Background: The role of the Epstein-Barr virus (EBV) in lymphoproliferative lesions has been widely accepted. Most of these lesions occur in patients who have deficiencies in their immune status. Lymphomatoid granulomatosis (LG) is a lymphoproliferative disorder originally characterized as an angiocentric, necrotizing, pleomorphic infiltrate of mononuclear cells. The etiology of LG is unknown. It was originally hypothesized that LG may represent an unusual lymphoid response to an infective organism, possibly EBV.
Methods: Tissues from a previously healthy 60-year-old, healthy white man with primary cerebellar lymphomatoid granulomatosis were examined for the presence of EBV by nucleic acid hybridization.

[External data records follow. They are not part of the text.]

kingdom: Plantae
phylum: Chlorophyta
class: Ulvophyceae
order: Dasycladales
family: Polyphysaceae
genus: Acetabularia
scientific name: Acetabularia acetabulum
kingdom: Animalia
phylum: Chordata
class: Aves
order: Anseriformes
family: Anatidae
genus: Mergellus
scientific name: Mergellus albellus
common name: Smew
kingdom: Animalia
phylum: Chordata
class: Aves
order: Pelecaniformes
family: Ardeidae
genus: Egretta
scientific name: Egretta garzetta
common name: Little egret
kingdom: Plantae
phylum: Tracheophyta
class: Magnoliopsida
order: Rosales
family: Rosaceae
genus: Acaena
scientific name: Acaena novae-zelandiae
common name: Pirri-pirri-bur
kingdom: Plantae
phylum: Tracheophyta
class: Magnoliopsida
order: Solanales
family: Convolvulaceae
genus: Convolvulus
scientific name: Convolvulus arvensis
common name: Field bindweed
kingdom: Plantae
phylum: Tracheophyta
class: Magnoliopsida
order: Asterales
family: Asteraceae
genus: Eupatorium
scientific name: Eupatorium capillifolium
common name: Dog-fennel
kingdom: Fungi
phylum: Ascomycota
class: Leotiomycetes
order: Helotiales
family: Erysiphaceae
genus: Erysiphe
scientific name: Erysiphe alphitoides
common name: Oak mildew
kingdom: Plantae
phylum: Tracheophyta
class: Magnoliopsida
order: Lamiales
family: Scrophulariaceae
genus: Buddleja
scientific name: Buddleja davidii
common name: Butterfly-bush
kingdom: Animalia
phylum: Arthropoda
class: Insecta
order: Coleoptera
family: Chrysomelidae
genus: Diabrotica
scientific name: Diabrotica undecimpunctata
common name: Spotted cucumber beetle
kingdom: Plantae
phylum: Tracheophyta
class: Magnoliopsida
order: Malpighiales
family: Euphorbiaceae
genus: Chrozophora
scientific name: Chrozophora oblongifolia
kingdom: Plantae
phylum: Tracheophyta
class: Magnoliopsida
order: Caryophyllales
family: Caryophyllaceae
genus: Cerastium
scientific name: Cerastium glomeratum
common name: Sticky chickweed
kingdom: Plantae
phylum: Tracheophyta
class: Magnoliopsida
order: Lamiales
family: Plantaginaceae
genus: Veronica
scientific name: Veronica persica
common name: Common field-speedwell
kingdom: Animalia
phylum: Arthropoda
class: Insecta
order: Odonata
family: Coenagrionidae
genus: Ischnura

Results: The original LG lesion was a polyclonal B-cell proliferation that contained detectable amounts of EBV. Peripheral blood leukocytes were negative for EBV by the same assay. After an 18-month remission, a tumor reappeared near the site of the primary lesion, which had the histologic appearance of a lymphoma. The cells showed restricted clonality and contained a similar amount of EBV-related DNA as the original lesion. Peripheral blood leukocytes at the time of recurrence were negative for EBV. The patient died approximately 2 months after the recurrent tumor was detected.
Conclusions: This case demonstrated the development of a primary cerebellar B-cell lymphoproliferative disorder, histologically identical to lymphomatoid granulomatosis, that transformed into a lymphoma. The original tumor and the subsequent lymphoma contained, on average, several copies of EBV-related DNA per cell. Despite an extensive survey of the patient, no immune deficit was detected. Interpretation of the literature with the results of this case suggest that this instance of primary cerebellar LG arose as a consequence of an unusual EBV-associated B-cell lymphoproliferation. It is suggested that EBV may be a significant factor in the initiation of the abnormal proliferations of T-cells or B-cells reported in this disorder.